Re: [RESEND RFC PATCH V3] sched: Improve scalability of select_idle_sibling using SMT balance

From: Mike Galbraith
Date: Mon Feb 05 2018 - 08:55:25 EST


On Mon, 2018-02-05 at 13:48 +0100, Peter Zijlstra wrote:
> On Fri, Feb 02, 2018 at 04:06:32PM -0500, Steven Sistare wrote:
> > On 2/2/2018 2:59 PM, Peter Zijlstra wrote:
>
> > > But then you get that atomic crud to contend on the cluster level, which
> > > is even worse than it contending on the core level.
> >
> > True, but it can still be a net win if we make better scheduling decisions.
> > A saving grace is that the atomic counter is only updated if the cpu
> > makes a transition from idle to busy or vice versa.
>
> Which can still be a very high rate for some workloads. I always forget
> which, but there are plenty workloads that have very frequenct very
> short idle times. Mike, do you remember what comes apart when we take
> out the sysctl_sched_migration_cost test in idle_balance()?

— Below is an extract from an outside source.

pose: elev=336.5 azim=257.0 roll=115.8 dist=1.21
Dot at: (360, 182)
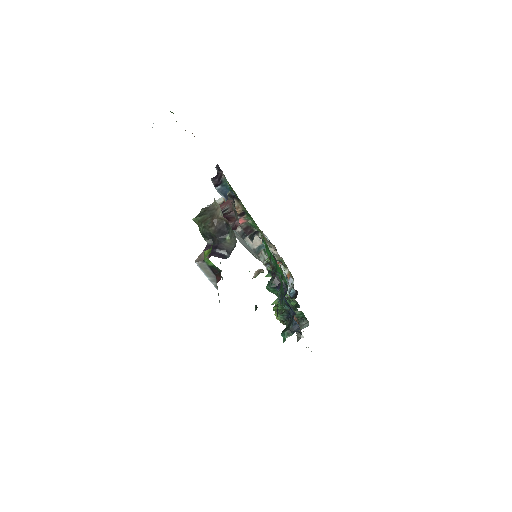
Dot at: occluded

Used to be anything scheduling cross-core heftily suffered, ie pretty
much any localhost communication heavy load.  I just tried disabling it
in 4.13 though (pre pti cliff), tried tbench, and it made zip squat
difference.  I presume that's due to the meanwhile added this_rq->rd-
>overload and/or curr_cost checks.  I don't recall the original cost
details beyond it having been "a sh*tload".

-Mike